Safelayer Secure Communications S.A.
- Company type: Joint Stock Company
- Industry: Online information and identity protection
- Founded: 1999; 27 years ago
- Headquarters: Barcelona, Spain
- Products: KeyOne CA KeyOne VA KeyOne TSA KeyOne XRA Safelayer Mobile ID TrustedX eIDAS Platform TrustedX Authentication Platform TrustedX Electronic Signature TrustedX Encryption Key Management
- Website: www.safelayer.com

= Safelayer Secure Communications =

Spanish software developer company

Safelayer Secure Communications S.A. is a Spanish private company founded in May 1999. It develops software products on the public key infrastructure area (digital security for identity management, electronic signature and data protection). Safelayer's technology is part of the three major certification and digital identity projects in Spain: Fábrica Nacional de Moneda y Timbre, the Spanish ID card DNI electrónico and the Spanish E-passport. Safelayer's technology also secures the NATO X400 messaging system.

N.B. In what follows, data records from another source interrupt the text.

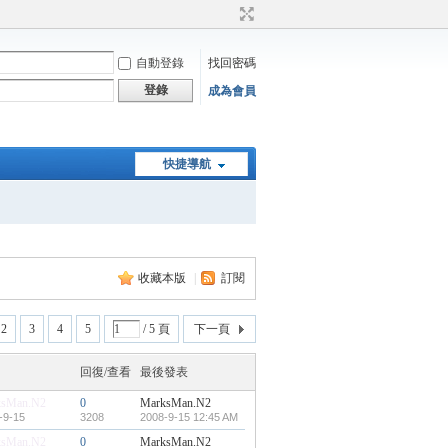
自動登錄
找回密碼
登錄
成為會員
快捷導航
收藏本版
|
訂閱
2
3
4
5
/ 5 頁
下一頁
回復/查看
最後發表
ksMan.N2
0
MarksMan.N2
-9-15
3208
2008-9-15 12:45 AM
ksMan.N2
0
MarksMan.N2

Safelayer's technology has been EAL2 and EAL4+ Common Criteria certified. Currently, Safelayer is the only company with a whole family of products that are CC EAL4+ certified.

== Products ==
- KeyOne CA: Certificate authority.
- KeyOne VA: Validation authority (OCSP responder) based on standard protocol OCSP from IETF.
- KeyOne TSA: Time-stamping authority (Trusted Timestamping) based on standard protocol TSP from IETF.
- KeyOne XRA: Registration authority.
- TrustedX eIDAS platform.
- TrustedX Authentication platform.
- TrustedX Electronic signature.
- TrustedX Encryption key management.